§ RECORDS TO PROCESS:

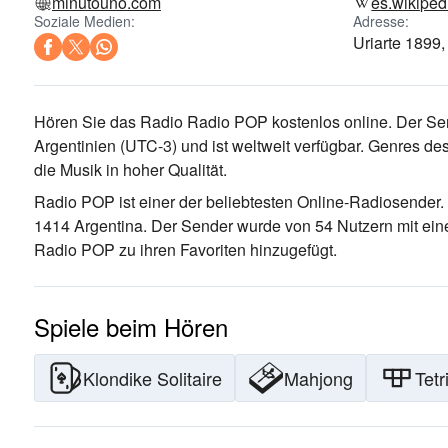
minutouno.com
es.wikiped
Soziale Medien:
Adresse:
Uriarte 1899
Hören Sie das Radio Radio POP kostenlos online. Der Sen
Argentinien
(UTC-3)
und ist weltweit verfügbar.
Genres des
die Musik
in hoher Qualität
.
Radio POP ist einer der beliebtesten Online-Radiosender
.
1414 Argentina
. Der Sender wurde von 54 Nutzern mit ein
Radio POP zu ihren Favoriten hinzugefügt.
Spiele beim Hören
Klondike Solitaire
Mahjong
Tetr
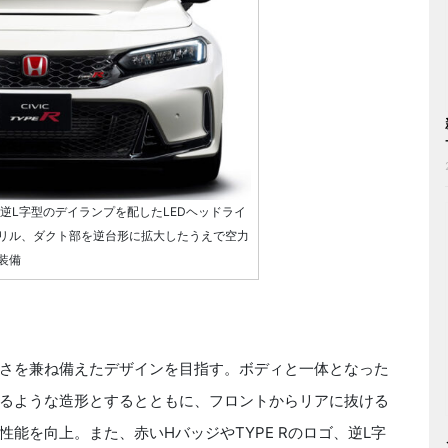
、逆L字型のデイランプを配したLEDヘッドライ
リル、ダクト部を逆台形に拡大したうえで空力
装備
さを兼ね備えたデザインを目指す。ボディと一体となった
るような造形とするとともに、フロントからリアに抜ける
能を向上。また、赤いHバッジやTYPE Rのロゴ、逆L字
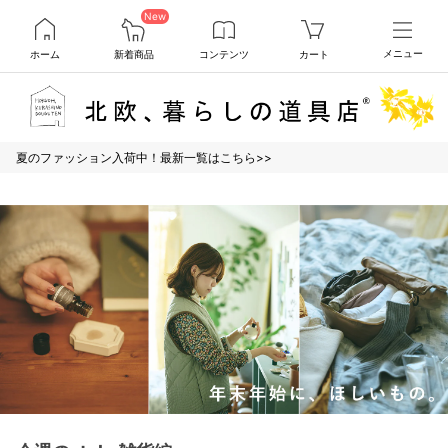
New
ホーム
新着商品
コンテンツ
カート
メニュー
夏のファッション入荷中！最新一覧はこちら>>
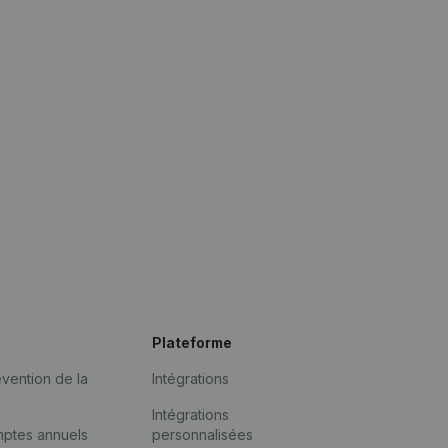
Plateforme
vention de la
Intégrations
Intégrations
mptes annuels
personnalisées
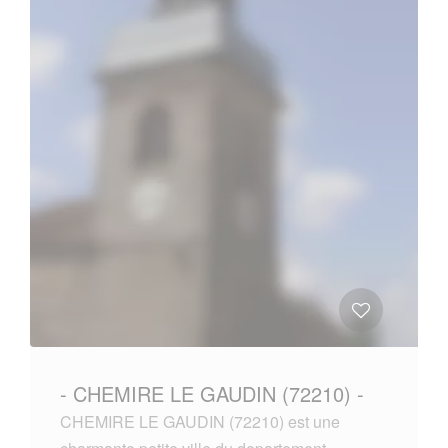
- CHEMIRE LE GAUDIN (72210) -
CHEMIRE LE GAUDIN (72210) est une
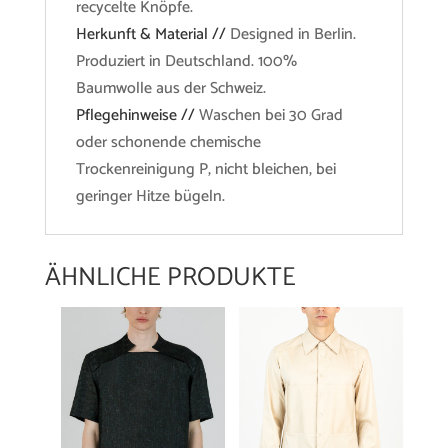
recycelte Knöpfe.
Herkunft & Material //
Designed in Berlin.
Produziert in Deutschland. 100%
Baumwolle aus der Schweiz.
Pflegehinweise //
Waschen bei 30 Grad
oder schonende chemische
Trockenreinigung P, nicht bleichen, bei
geringer Hitze bügeln.
ÄHNLICHE PRODUKTE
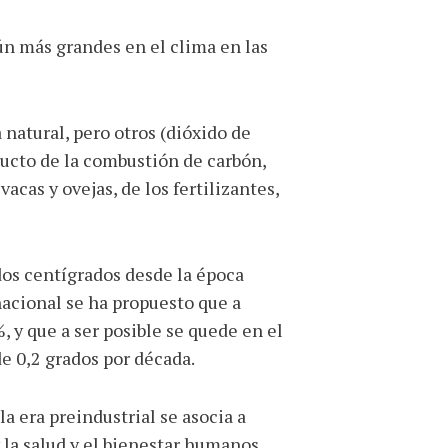
ún más grandes en el clima en las
natural, pero otros (dióxido de
ducto de la combustión de carbón,
acas y ovejas, de los fertilizantes,
dos centígrados desde la época
nacional se ha propuesto que a
, y que a ser posible se quede en el
e 0,2 grados por década.
a era preindustrial se asocia a
 la salud y el bienestar humanos,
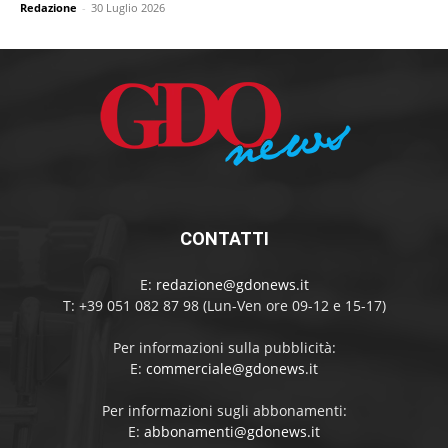
Redazione
-
30 Luglio 2026
CONTATTI
E:
redazione@gdonews.it
T: +39 051 082 87 98 (Lun-Ven ore 09-12 e 15-17)
Per informazioni sulla pubblicità:
E:
commerciale@gdonews.it
Per informazioni sugli abbonamenti:
E:
abbonamenti@gdonews.it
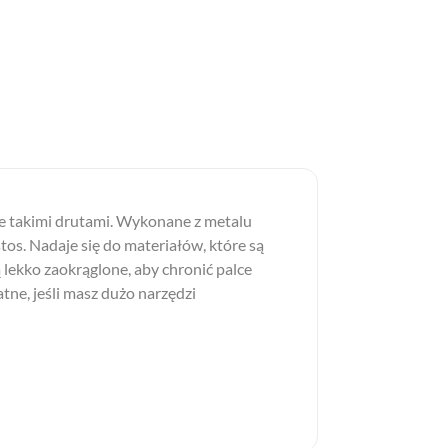
ane takimi drutami. Wykonane z metalu
stos. Nadaje się do materiałów, które są
ą lekko zaokrąglone, aby chronić palce
tne, jeśli masz dużo narzędzi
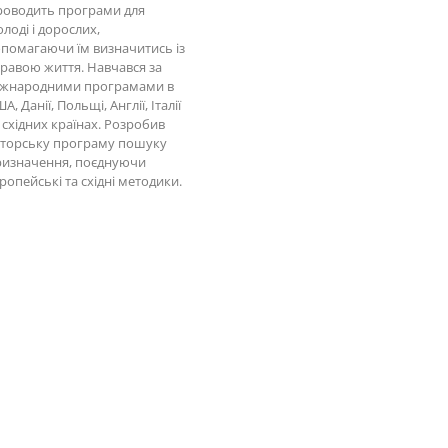
роводить програми для
лоді і дорослих,
помагаючи їм визначитись із
равою життя. Навчався за
іжнародними програмами в
А, Данії, Польщі, Англії, Італії
 східних країнах. Розробив
вторську програму пошуку
ризначення, поєднуючи
ропейські та східні методики.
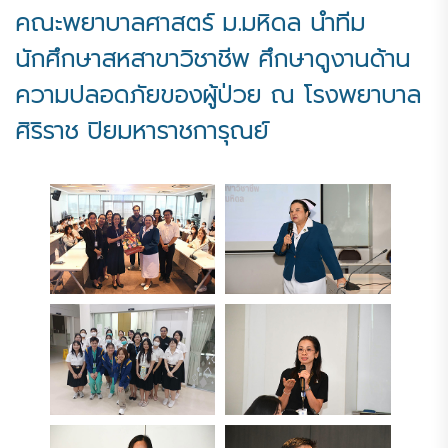
คณะพยาบาลศาสตร์ ม.มหิดล นำทีม
นักศึกษาสหสาขาวิชาชีพ ศึกษาดูงานด้าน
ความปลอดภัยของผู้ป่วย ณ โรงพยาบาล
ศิริราช ปิยมหาราชการุณย์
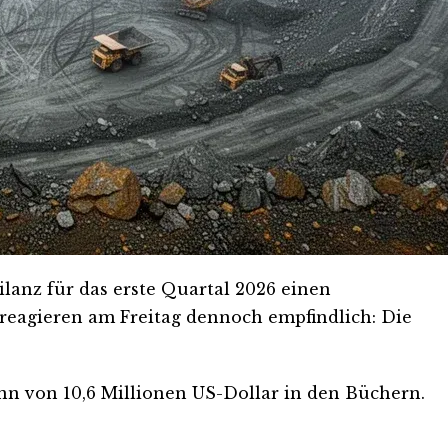
lanz für das erste Quartal 2026 einen
 reagieren am Freitag dennoch empfindlich: Die
inn von 10,6 Millionen US-Dollar in den Büchern.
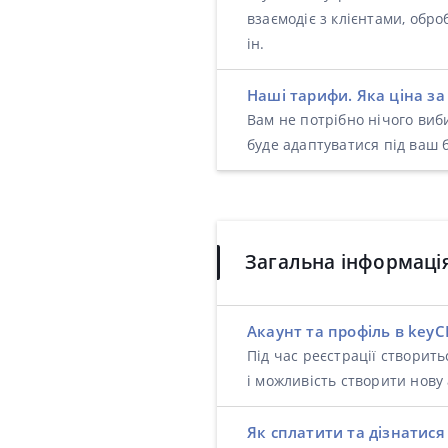
взаємодіє з клієнтами, обро
ін.
Наші тарифи. Яка ціна з
Вам не потрібно нічого виб
буде адаптуватися під ваш б
Загальна інформаці
Акаунт та профіль в keyC
Під час реєстрації створит
і можливість створити нову
Як сплатити та дізнатис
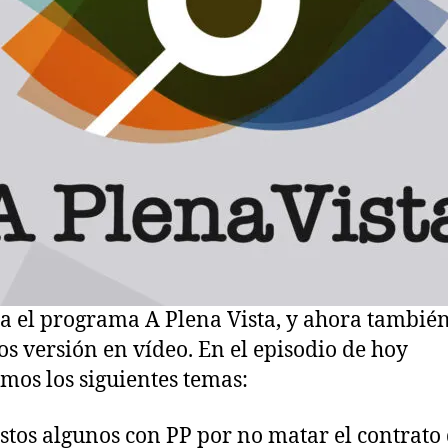
a el programa A Plena Vista, y ahora tambié
s versión en vídeo. En el episodio de hoy
imos los siguientes temas:
stos algunos con PP por no matar el contrato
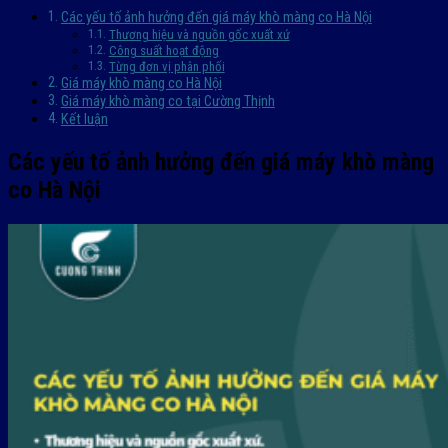
Các yếu tố ảnh hưởng đến giá máy khò màng co Hà Nội
Thương hiệu và nguồn gốc xuất xứ
Công suất hoạt động
Từng đơn vị phân phối
Giá máy khò màng co Hà Nội
Giá máy khò màng co tại Cường Thịnh
Kết luận
Các yếu tố ảnh hưởng đến giá máy khò màng
co Hà Nội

§ TASK ITEM: Could you turn the text read from every page in the material into a single numbered list, one line per item, with blank lines left out? Leave the pictures out of your answer.

§ TASK OUTPUT:
1. minutouno.com
2. es.wikiped
3. Soziale Medien:
4. Adresse:
5. Uriarte 1899
6. Hören Sie das Radio Radio POP kostenlos online. Der Sen
7. Argentinien
8. (UTC-3)
9. und ist weltweit verfügbar.
10. Genres des
11. die Musik
12. in hoher Qualität
13. .
14. Radio POP ist einer der beliebtesten Online-Radiosender
15. .
16. 1414 Argentina
17. . Der Sender wurde von 54 Nutzern mit ein
18. Radio POP zu ihren Favoriten hinzugefügt.
19. Spiele beim Hören
20. Klondike Solitaire
21. Mahjong
22. Tetr
23. 、逆L字型のデイランプを配したLEDヘッドライ
24. リル、ダクト部を逆台形に拡大したうえで空力
25. 装備
26. さを兼ね備えたデザインを目指す。ボディと一体となった
27. るような造形とするとともに、フロントからリアに抜ける
28. 能を向上。また、赤いHバッジやTYPE Rのロゴ、逆L字
29. New
30. ホーム
31. 新着商品
32. コンテンツ
33. カート
34. メニュー
35. 夏のファッション入荷中！最新一覧はこちら>>
36. Plateforme
37. vention de la
38. Intégrations
39. Intégrations
40. mptes annuels
41. personnalisées
42. - CHEMIRE LE GAUDIN (72210) -
43. CHEMIRE LE GAUDIN (72210) est une
44. recycelte Knöpfe.
45. Herkunft & Material //
46. Designed in Berlin.
47. Produziert in Deutschland. 100%
48. Baumwolle aus der Schweiz.
49. Pflegehinweise //
50. Waschen bei 30 Grad
51. oder schonende chemische
52. Trockenreinigung P, nicht bleichen, bei
53. geringer Hitze bügeln.
54. ÄHNLICHE PRODUKTE
55. ún más grandes en el clima en las
56. natural, pero otros (dióxido de
57. ducto de la combustión de carbón,
58. acas y ovejas, de los fertilizantes,
59. dos centígrados desde la época
60. nacional se ha propuesto que a
61. , y que a ser posible se quede en el
62. e 0,2 grados por década.
63. a era preindustrial se asocia a
64.  la salud y el bienestar humanos,
65. Redazione
66. -
67. 30 Luglio 2026
68. CONTATTI
69. E:
70. redazione@gdonews.it
71. T: +39 051 082 87 98 (Lun-Ven ore 09-12 e 15-17)
72. Per informazioni sulla pubblicità:
73. E:
74. commerciale@gdonews.it
75. Per informazioni sugli abbonamenti:
76. E:
77. abbonamenti@gdonews.it
78. ane takimi drutami. Wykonane z metalu
79. stos. Nadaje się do materiałów, które są
80. ą lekko zaokrąglone, aby chronić palce
81. tne, jeśli masz dużo narzędzi
82. роводить програми для
83. лоді і дорослих,
84. помагаючи їм визначитись із
85. равою життя. Навчався за
86. іжнародними програмами в
87. А, Данії, Польщі, Англії, Італії
88.  східних країнах. Розробив
89. вторську програму пошуку
90. ризначення, поєднуючи
91. ропейські та східні методики.
92. คณะพยาบาลศาสตร์ ม.มหิดล นำทีม
93. นักศึกษาสหสาขาวิชาชีพ ศึกษาดูงานด้าน
94. ความปลอดภัยของผู้ป่วย ณ โรงพยาบาล
95. ศิริราช ปิยมหาราชการุณย์
96. lanz für das erste Quartal 2026 einen
97.  reagieren am Freitag dennoch empfindlich: Die
98. inn von 10,6 Millionen US-Dollar in den Büchern.
99. взаємодіє з клієнтами, обро
100. ін.
101. Наші тарифи. Яка ціна з
102. Вам не потрібно нічого виб
103. буде адаптуватися під ваш б
104. Загальна інформаці
105. Акаунт та профіль в keyC
106. Під час реєстрації створит
107. і можливість створити нову
108. Як сплатити та дізнатис
109. a el programa A Plena Vista, y ahora tambié
110. s versión en vídeo. En el episodio de hoy
111. imos los siguientes temas:
112. stos algunos con PP por no matar el contrato
113. Các yếu tố ảnh hưởng đến giá máy khò màng co Hà Nội
114. Thương hiệu và nguồn gốc xuất xứ
115. Công suất hoạt động
116. Từng đơn vị phân phối
117. Giá máy khò màng co Hà Nội
118. Giá máy khò màng co tại Cường Thịnh
119. Kết luận
120. Các yếu tố ảnh hưởng đến giá máy khò màng
121. co Hà Nội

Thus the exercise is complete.